After obtaining the baseline electrical field stimulation frequency responses as outlined above, the tissues were treated with vehicle or MT-II (10 μM) and incubated for 30 min. At the end of 30 min, the tissues were contracted with phenylephrine (3 μM). After the contractile responses to phenylephrine were stabilized, the tissues were subjected to electrical field stimulations.

In vivo studies

The rabbits were sedated with a mixture of ketamine and xylazine as mentioned above. The rabbits were placed in supine position and the body temperature was maintained at 37°C with a heating pad. The left femoral artery and vein were cannulated with PE 50 tubing to record blood pressure and to administer drugs, respectively. Blood pressure was recorded by connecting the arterial catheter to a Statham pressure transducer (P23xl) and recorded on a Grass polygraph. The skin over the penis was excised and the corpus cavernosum was exposed at the root of the penis. A 25 gauge winged infusion set (needle) was inserted in the corpus cavernosum to record cavernosal pressure. Another 26 gauge needle connected to silastic tubing (Cat.NO 602-105; Dow Corning) was also inserted in the cavernosam to inject 100 μl of the cocktail containing phentolamine mesylate (1 mg ml−1), papaverine (20 mg ml−1) and PGE1 (20 μg ml−1) directly into the cavernosum to verify the position of the needle in the cavernosum. This treatment consistently increased the cavernosal pressure in all rabbits. After the cavernosal pressure returned to the basal values, the rabbits were challenged with MT-II (66 and 133 μg kg−1, i.v.) and the changes in cavernosal pressure and blood pressure were recorded.

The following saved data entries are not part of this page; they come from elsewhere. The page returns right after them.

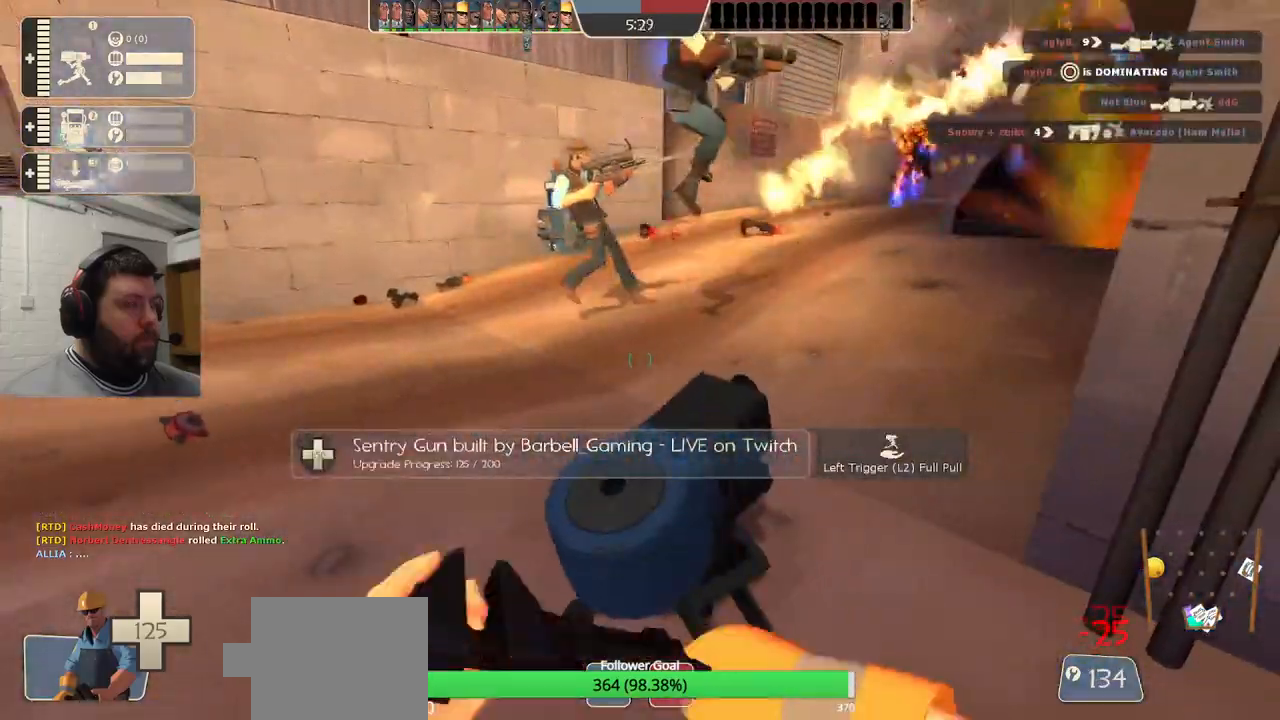
{"dt_ms": 500, "buttons": ["R2"], "left_stick": "center", "right_stick": "center", "events": []}
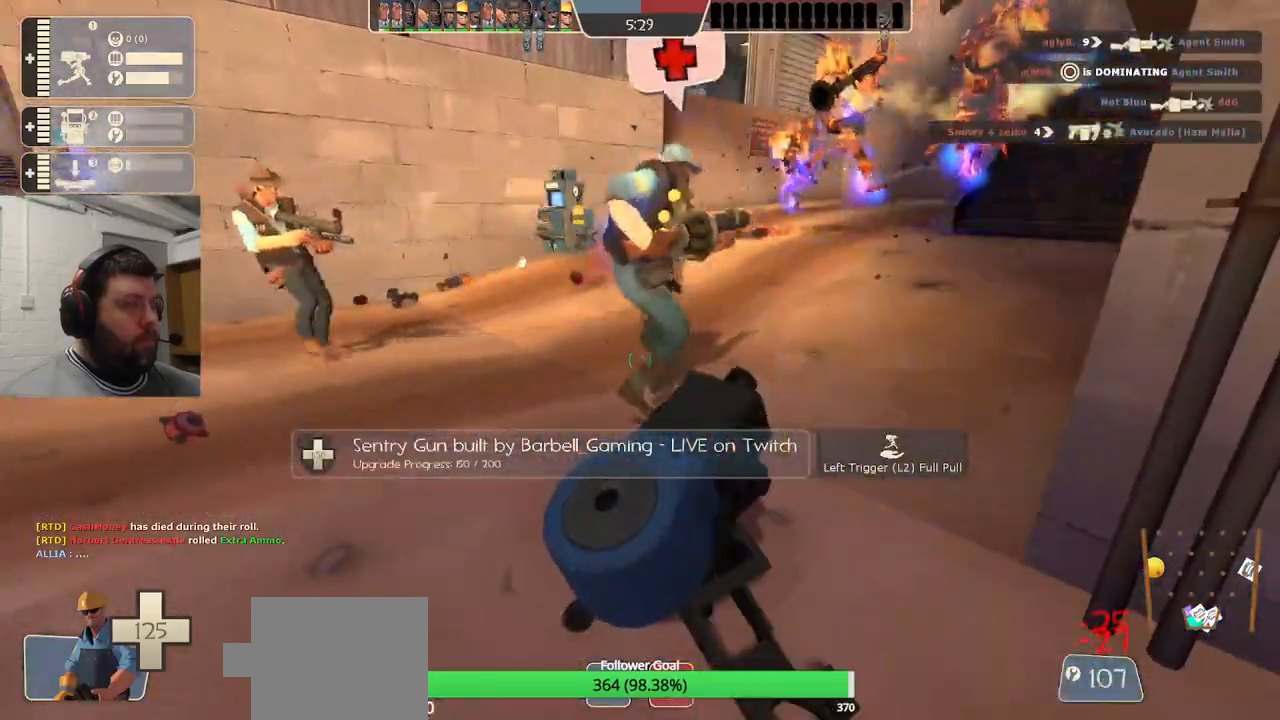
{"dt_ms": 500, "buttons": ["R2"], "left_stick": "center", "right_stick": "center", "events": [[350, "R1", "down"], [417, "R1", "up"]]}
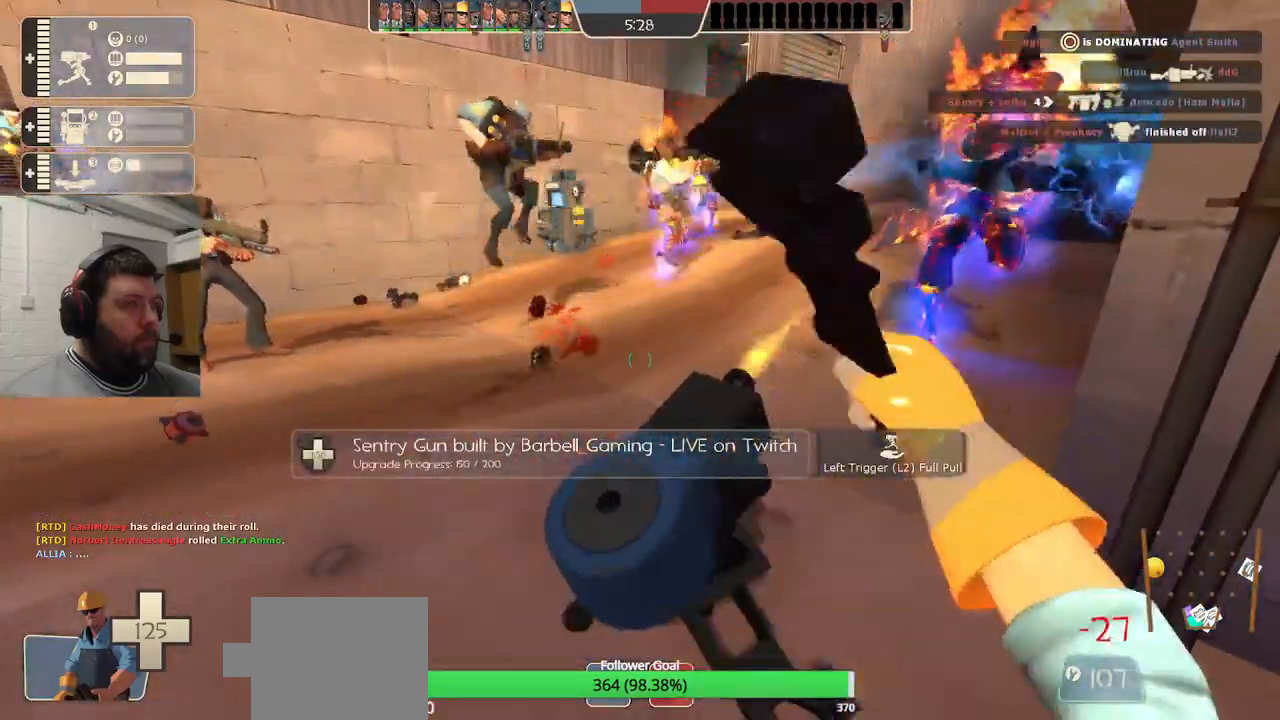
{"dt_ms": 500, "buttons": ["R2"], "left_stick": "center", "right_stick": "center", "events": []}
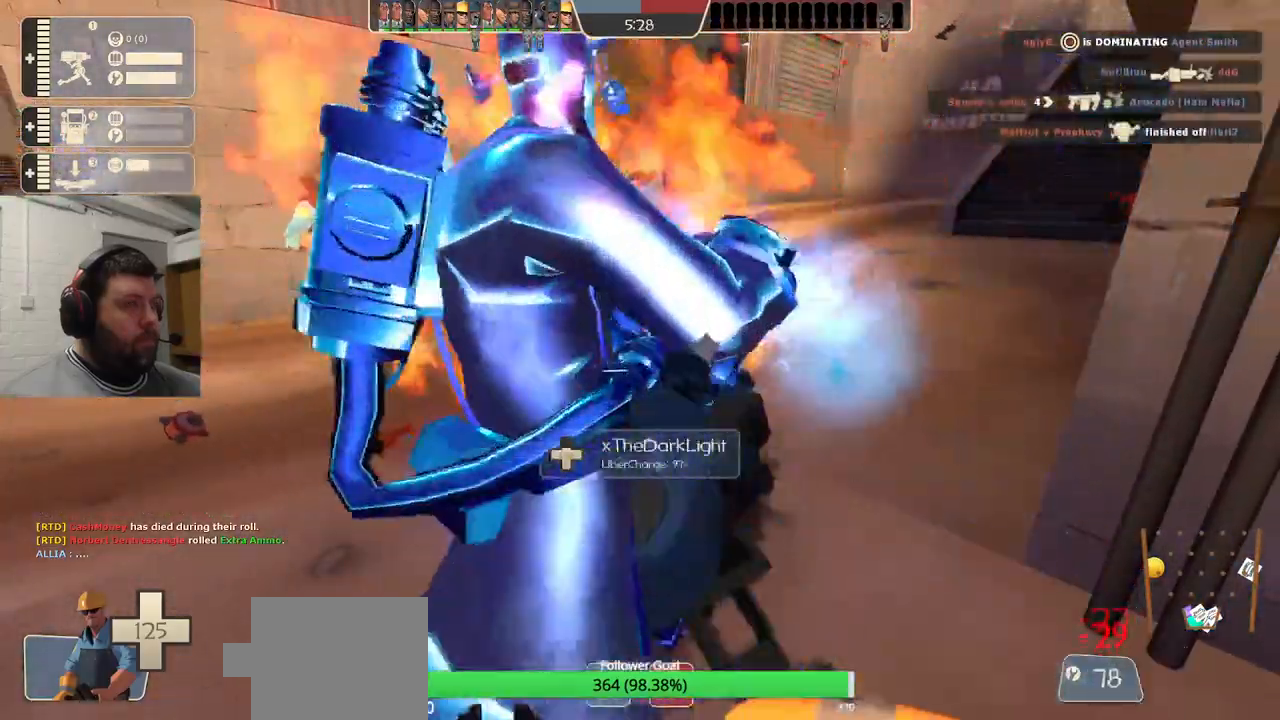
{"dt_ms": 500, "buttons": ["R1", "R2"], "left_stick": "center", "right_stick": "center", "events": [[150, "R1", "down"], [167, "L1", "down"], [217, "L1", "up"]]}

In a second group of anaesthetized rabbits, the effects of pretreatment with SHU 9119 (a non specific melanocortin receptor antagonist) on MT-II-elicited increases in cavernosal pressure and blood pressure were also investigated. The rabbits were surgically instrumented with arterial, venous and cavernosal catheters as described above. After an equilibration period of 30 min, the rabbits were administered MT-II (133 μg kg−1). After the cavernosal pressure returned to control values, the rabbits were treated with SHU 9119 (3 μg kg−1, i.v.). Ten minutes later, the rabbits were challenged with MT-II (133 μg kg−1, i.v.) and the changes in cavernosal pressure and blood pressure were noted.

In a third group of anaesthetized rabbits, the role of pudendal nerves in modulating the effects of MT-II on intracavernous pressure was investigated. The rabbits were instrumented with arterial, venous and cavernosal catheters as described above. The pudendal nerves were bilaterally severed and MT-II (133 μg kg−1, i.v.) was administered after the stabilization of blood pressure and cavernosal pressure.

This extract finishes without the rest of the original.